To be fair, it’s more like a paragraph.
Granted, it’s a paragraph you COMPLETELY MISS the first time you’re reading because you literally cannot turn the pages fast enough to see what happens next and suddenly Finnick is no longer there and you’re like WAIT WHAT so you go back and reread and then spend about fifteen minutes sobbing at three in the morning because Finnick no honey you precious baby whyyyy WHY DID YOU HAVE TO GET MARRIED IN THE MIDDLE OF THE WAR THAT’S LIKE A COP TELLING HIS BUDDIES THAT HE HAS TWO DAYS LEFT UNTIL HE RETIRES wweh
“President Snow used to…sell me…my body, that is,” Finnick begins in a flat, removed tone.

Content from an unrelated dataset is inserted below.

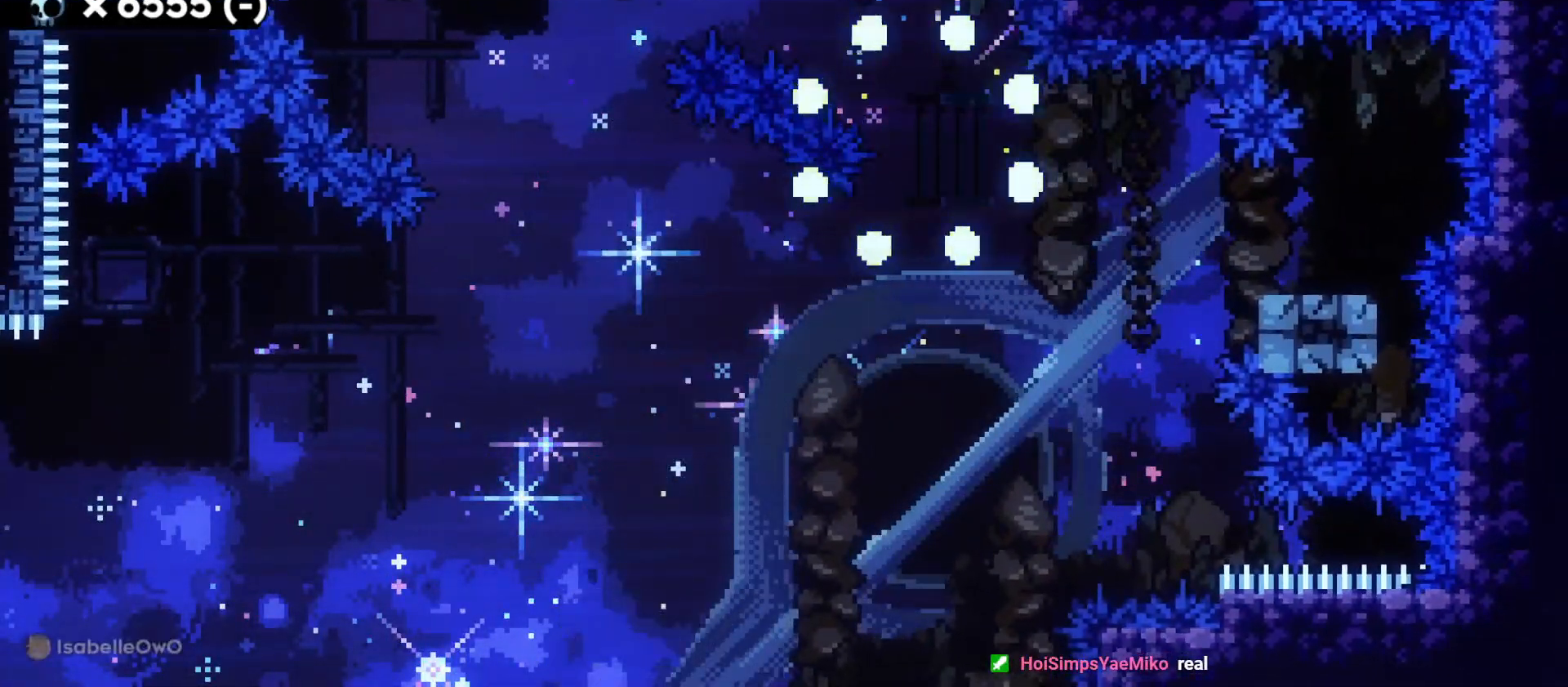
{"keys": [], "events": []}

“I wasn’t the only one. If a victor is considered desirable, the president gives them as a reward or allows people to buy them for an exorbitant amount of money. If you refuse, he kills someone you love. So you do it. I wasn’t the only one, but I was the most popular. And perhaps the most defenceless, because the people I loved were so defenceless. To make themselves feel better, my patrons would make presents of money or jewellery, but I found a much more valuable form of payment. Secrets.
And this is where you’re going to want to stay tuned, President Snow, because so very many of them were about you. But let’s begin with some of the others. And now, on to our good President Coriolanus Snow. Such a young man when he rose to power. Such a clever one to keep it. How, you must ask yourself, did he do it? One word. That’s all you really need to know. Poison.